When in high school, I became good friends with a guy who showed feelings for me as I entered a relationship with someone else. My friend and I went to the same university; meanwhile, my relationship ended during first year, due to distance, and my friend was dating another girl.
Now that we’re back home, I see him less, mostly with other friends, but we chat online, and email.
Friends say I have a tendency to flirt (which affected my previous relationship) and that I’m leading him on. But we connect so well that I wonder if we’d make a good couple.
However, he’s not returning to my university and I’m unsure about having another long distance relationship.
Also, my ex is in my group of friends, so they’d be unsupportive.
At times I have feelings for him, but his friendship is crucial to me, and I don't know if I like him enough to risk that. I don't want to lead him on.
What should my next steps be?
A positive reading of your “problem,” would be that you’re considerate of this guy’s feelings.
A less flattering view would be that you wrongly think all the choices in this friendship are yours, and that you can’t consider a relationship that isn’t convenient.
Ask yourself which view is closest to the truth, as the answer will help you in other relationships, too.
Meanwhile, it sounds to me that you don’t have enough romantic feelings for this guy to make moves towards being a couple. Hold back on flirting, whether online or in person, and stay with the connection as pals.
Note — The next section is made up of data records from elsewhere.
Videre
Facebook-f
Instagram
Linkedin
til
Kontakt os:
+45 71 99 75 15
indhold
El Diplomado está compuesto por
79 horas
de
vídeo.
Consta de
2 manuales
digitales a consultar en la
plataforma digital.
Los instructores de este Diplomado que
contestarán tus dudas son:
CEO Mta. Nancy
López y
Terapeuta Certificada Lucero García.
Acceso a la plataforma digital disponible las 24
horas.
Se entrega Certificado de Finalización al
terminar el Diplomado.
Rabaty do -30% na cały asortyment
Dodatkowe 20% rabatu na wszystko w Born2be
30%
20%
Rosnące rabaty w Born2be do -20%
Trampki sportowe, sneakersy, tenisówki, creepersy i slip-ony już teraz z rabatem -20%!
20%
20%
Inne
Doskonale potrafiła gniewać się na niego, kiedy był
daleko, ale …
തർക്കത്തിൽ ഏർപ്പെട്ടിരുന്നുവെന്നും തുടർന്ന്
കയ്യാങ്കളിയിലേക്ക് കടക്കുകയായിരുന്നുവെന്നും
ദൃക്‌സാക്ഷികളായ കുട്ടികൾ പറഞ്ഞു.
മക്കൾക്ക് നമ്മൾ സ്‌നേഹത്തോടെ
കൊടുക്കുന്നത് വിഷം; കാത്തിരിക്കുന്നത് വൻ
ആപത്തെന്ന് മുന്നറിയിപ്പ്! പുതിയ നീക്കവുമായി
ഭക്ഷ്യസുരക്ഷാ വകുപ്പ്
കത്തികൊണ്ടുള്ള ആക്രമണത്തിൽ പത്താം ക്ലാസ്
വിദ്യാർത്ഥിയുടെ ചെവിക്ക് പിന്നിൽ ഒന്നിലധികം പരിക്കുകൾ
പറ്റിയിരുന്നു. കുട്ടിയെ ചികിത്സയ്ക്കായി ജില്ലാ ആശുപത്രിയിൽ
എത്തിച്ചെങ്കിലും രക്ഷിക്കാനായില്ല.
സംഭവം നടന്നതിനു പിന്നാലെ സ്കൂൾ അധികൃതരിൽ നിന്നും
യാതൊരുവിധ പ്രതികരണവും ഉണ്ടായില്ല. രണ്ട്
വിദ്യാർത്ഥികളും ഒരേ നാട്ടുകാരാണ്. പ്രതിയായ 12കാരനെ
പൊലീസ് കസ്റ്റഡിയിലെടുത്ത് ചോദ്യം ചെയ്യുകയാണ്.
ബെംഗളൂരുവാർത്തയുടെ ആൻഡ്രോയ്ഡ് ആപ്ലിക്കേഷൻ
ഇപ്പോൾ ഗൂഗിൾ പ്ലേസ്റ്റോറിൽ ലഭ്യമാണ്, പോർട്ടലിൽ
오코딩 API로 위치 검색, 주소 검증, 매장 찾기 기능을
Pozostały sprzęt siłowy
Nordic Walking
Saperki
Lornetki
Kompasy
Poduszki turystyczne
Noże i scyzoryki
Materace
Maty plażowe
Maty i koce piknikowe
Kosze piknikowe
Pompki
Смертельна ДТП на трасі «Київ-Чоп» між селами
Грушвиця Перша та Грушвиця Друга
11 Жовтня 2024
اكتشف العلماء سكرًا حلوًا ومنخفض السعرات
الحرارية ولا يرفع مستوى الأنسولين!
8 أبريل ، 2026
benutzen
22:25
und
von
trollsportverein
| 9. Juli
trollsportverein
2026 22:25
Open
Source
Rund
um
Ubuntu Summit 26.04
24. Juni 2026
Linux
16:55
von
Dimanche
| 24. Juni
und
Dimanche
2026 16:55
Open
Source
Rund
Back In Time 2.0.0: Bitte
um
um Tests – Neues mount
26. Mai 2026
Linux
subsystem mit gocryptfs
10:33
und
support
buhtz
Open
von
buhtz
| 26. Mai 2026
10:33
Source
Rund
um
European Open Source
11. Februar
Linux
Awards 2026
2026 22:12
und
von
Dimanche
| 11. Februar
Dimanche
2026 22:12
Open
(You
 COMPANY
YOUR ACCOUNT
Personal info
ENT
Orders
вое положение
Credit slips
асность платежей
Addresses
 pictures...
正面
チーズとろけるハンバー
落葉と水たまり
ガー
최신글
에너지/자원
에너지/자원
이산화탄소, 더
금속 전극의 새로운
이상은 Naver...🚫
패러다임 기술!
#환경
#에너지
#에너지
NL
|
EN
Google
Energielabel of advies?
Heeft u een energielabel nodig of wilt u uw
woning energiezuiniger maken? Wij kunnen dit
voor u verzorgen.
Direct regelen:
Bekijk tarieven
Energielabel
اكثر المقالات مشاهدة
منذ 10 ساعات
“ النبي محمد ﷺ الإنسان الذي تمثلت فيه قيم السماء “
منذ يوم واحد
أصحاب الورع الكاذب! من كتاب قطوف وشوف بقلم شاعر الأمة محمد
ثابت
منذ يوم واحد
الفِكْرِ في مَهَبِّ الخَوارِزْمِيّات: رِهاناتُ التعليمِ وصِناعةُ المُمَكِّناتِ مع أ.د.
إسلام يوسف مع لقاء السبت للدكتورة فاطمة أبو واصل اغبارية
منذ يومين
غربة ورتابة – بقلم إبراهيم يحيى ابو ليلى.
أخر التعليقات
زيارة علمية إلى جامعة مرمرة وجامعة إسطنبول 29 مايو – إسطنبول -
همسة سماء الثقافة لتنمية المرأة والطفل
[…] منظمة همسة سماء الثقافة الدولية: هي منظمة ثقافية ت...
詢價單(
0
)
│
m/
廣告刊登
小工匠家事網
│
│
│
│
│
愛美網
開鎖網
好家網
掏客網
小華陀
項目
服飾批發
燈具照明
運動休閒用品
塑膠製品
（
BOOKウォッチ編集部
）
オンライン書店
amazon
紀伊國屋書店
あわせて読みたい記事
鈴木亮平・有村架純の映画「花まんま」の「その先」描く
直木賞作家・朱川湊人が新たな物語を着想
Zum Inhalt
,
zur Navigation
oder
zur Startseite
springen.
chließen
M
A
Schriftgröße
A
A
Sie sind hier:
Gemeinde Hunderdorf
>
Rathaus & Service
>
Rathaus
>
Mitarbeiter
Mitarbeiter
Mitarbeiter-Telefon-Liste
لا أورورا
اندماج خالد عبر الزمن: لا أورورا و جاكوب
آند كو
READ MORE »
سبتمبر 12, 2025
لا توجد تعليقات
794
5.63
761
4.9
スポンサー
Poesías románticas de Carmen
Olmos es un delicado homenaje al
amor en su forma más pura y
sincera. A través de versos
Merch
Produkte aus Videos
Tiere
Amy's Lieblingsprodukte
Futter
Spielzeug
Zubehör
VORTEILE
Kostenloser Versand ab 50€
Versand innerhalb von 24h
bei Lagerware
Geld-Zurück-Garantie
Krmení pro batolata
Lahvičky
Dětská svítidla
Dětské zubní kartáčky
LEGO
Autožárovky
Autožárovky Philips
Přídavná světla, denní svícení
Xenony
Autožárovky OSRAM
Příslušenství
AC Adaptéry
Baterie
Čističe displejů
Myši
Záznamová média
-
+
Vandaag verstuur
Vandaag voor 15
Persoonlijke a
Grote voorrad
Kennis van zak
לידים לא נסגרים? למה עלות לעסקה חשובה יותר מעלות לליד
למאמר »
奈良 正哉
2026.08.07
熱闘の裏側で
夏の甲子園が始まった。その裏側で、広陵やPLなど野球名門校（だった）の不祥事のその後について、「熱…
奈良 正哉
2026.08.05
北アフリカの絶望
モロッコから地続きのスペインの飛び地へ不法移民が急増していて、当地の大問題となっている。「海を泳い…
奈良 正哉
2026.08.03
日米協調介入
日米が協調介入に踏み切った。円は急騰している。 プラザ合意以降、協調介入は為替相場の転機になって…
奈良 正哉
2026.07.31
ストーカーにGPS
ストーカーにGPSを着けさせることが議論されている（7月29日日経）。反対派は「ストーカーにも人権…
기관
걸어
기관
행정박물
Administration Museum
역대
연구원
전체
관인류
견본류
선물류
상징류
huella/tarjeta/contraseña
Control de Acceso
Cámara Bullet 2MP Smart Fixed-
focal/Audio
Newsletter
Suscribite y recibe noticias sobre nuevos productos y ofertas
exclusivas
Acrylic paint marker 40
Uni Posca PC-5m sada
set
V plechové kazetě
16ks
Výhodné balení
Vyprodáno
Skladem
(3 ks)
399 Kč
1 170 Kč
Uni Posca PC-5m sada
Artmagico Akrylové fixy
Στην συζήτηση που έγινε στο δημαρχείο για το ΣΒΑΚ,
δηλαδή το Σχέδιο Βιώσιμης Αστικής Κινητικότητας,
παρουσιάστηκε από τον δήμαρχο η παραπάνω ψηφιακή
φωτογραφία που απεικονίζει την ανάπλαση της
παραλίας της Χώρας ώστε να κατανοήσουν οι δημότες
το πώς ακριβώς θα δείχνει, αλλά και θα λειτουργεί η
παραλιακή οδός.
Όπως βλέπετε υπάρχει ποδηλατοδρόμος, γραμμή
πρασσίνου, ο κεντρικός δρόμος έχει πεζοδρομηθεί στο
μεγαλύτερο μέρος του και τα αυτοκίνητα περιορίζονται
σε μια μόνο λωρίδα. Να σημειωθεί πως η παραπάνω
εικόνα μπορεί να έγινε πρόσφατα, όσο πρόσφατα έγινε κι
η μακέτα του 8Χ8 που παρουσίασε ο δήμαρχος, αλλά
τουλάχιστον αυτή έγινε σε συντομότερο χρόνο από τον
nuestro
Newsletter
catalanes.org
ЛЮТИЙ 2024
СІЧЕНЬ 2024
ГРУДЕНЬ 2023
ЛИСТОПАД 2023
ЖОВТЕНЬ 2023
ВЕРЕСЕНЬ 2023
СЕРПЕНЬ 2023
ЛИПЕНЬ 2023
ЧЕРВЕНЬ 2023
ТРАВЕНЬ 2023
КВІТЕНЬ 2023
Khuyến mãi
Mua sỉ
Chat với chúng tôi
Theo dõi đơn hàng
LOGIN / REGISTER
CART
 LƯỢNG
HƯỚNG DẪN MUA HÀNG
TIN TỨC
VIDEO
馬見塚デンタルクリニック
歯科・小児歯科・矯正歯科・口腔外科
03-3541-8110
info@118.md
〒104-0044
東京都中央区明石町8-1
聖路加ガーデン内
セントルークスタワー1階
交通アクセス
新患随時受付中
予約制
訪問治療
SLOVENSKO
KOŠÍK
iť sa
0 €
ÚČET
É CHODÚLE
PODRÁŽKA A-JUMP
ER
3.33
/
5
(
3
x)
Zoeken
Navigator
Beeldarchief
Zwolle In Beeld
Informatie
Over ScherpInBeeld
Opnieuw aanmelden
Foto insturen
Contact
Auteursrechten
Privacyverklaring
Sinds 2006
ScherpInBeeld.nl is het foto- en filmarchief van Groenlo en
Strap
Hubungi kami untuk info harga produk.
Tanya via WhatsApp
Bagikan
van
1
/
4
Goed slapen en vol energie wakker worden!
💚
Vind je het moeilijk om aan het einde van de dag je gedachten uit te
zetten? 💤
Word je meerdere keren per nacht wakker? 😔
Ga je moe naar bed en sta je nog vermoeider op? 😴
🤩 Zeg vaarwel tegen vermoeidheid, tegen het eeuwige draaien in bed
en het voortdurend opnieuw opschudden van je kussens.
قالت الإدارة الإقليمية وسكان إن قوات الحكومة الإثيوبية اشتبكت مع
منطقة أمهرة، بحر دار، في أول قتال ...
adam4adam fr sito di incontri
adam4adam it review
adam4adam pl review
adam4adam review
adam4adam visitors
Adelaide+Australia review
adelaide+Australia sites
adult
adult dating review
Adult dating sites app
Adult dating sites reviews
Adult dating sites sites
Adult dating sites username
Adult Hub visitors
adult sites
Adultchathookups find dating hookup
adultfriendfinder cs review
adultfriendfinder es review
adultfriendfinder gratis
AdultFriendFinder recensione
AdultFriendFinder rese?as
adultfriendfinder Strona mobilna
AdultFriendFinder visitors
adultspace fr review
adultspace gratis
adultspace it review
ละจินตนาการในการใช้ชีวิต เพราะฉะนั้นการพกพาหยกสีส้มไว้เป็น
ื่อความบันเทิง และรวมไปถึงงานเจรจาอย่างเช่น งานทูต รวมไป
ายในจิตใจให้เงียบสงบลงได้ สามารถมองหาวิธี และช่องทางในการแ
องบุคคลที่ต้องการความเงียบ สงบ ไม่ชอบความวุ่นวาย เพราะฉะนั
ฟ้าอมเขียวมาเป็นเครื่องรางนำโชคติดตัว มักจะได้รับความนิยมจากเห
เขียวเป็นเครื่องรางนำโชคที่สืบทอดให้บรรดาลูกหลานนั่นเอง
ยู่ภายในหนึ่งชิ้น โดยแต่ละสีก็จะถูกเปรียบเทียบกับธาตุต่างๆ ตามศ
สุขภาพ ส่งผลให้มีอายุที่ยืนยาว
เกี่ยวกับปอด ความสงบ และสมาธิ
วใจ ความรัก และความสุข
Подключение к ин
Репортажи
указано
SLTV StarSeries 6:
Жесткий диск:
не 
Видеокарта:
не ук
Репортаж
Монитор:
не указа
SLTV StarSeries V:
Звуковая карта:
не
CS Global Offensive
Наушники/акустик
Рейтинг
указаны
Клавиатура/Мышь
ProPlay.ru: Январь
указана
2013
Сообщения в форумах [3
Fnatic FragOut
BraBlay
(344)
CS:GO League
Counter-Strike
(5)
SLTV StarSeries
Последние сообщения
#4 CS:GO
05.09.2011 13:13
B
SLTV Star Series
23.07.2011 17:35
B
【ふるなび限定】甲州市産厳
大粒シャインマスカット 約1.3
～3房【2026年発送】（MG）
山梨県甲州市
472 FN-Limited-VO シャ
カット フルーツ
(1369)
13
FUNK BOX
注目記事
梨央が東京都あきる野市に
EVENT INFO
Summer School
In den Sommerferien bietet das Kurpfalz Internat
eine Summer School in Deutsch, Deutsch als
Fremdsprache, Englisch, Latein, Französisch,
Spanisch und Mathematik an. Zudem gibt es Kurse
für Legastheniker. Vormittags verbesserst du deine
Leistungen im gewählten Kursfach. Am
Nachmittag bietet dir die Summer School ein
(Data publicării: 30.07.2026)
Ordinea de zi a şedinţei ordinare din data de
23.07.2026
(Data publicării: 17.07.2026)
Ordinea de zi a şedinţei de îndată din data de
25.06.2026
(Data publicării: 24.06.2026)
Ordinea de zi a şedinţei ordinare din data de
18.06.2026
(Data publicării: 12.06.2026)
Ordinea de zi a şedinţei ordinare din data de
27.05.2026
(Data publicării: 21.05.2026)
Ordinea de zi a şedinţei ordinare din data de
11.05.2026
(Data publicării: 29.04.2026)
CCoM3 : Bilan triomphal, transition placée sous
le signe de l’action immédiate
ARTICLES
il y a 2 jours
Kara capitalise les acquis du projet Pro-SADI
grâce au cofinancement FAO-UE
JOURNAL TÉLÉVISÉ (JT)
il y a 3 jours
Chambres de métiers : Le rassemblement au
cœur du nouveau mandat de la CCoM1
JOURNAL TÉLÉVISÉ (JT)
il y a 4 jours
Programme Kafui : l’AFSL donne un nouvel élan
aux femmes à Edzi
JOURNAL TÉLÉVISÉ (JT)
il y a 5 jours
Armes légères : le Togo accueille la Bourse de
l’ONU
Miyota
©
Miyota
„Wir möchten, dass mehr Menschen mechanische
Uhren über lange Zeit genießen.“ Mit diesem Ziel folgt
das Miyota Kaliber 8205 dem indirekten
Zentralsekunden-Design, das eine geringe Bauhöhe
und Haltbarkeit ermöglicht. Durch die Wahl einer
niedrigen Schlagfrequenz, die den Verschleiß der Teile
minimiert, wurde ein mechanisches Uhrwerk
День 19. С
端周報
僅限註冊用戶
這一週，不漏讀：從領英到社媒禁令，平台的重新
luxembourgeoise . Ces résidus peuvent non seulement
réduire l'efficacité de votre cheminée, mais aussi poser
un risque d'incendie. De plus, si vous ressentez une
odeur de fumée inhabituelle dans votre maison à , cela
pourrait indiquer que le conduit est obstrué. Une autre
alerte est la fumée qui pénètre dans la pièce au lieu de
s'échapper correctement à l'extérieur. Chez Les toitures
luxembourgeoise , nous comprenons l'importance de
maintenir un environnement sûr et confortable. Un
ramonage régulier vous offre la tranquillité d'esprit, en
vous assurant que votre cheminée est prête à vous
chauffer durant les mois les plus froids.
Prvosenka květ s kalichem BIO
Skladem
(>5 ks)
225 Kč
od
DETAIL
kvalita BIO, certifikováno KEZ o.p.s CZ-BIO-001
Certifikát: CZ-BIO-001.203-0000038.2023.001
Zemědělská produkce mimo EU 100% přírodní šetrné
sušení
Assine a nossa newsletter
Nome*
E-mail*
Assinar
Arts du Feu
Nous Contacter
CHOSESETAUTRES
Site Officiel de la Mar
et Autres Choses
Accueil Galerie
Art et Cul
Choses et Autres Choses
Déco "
My sister lives in another town and I visit occasionally, when invited. But she’s a control freak who thinks she has the right to tell me what I can eat, when I can eat, what colour my hair should be, what I should wear, how I should live, etc.
If I disagree, we’re then at odds and I'll spot her and my brother-in-law whispering about me. I find it very hurtful. It's mostly her that does the talking behind my back; my brother-in-law just listens and agrees, mainly because he's afraid of the consequences if he doesn't.
My eating habits are different from hers due to stomach surgeries, so I always carry my own groceries when I go to her house. Even still, she can't stand it when I make myself something to eat.
If I disagree with her on any subject it becomes tense and she’ll argue until I surrender.
She monopolizes every conversation, and even answers for her husband and children.
She’s exceptionally rude to people, even to her own family.
I’m the opposite of her. I’ve decided not to visit again, but feel badly as I want to have a close relationship with her.
Please tell me how to handle this situation.
- Frustrated in Toronto
You’ve already made the only sensible choice. Do not visit, though of course you can invite her to visit you. Wait until she recognizes that you keep finding a reason to refuse her invitations; when she asks why, say very gently and calmly that you’d love to see more of her but feel it’s counter-productive to your having a close relationship.
Explain further that though you’re sure she means well, her criticism of your adult choices of what to eat, wear, etc. and control of all conversation, interferes with an equal, respectful relationship.
Hopefully – and especially as her children eventually withdraw (very likely) – she may eventually modify her ways.
How can I get my husband to understand that the texting he’s doing on a nightly basis is inappropriate? He’s text-messaging a female co-worker and also talks to her about our marriage and the problems he has with me.
Speak up, face to face. Tell Hubby that he’s treading a slippery slope toward marriage breakdown, by seeking solace from someone else instead of dealing with the issues between you two.
He may deny his connection to this woman; he may say it’s his business to have a friend. But I assure you from experience that this “escape outlet” is a potentially dangerous diversion from what’s really needed, which is direct communication with you.
You and he need marriage counselling immediately, not outside comfort or online emotional affairs. Otherwise, he’ll eventually be text messaging hard-nosed lawyers instead of a sympathetic co-worker.
His “inappropriate” tell-all chats are disloyal, and destructive.
Tip of the day:
If you suspect you’re leading someone on, you are.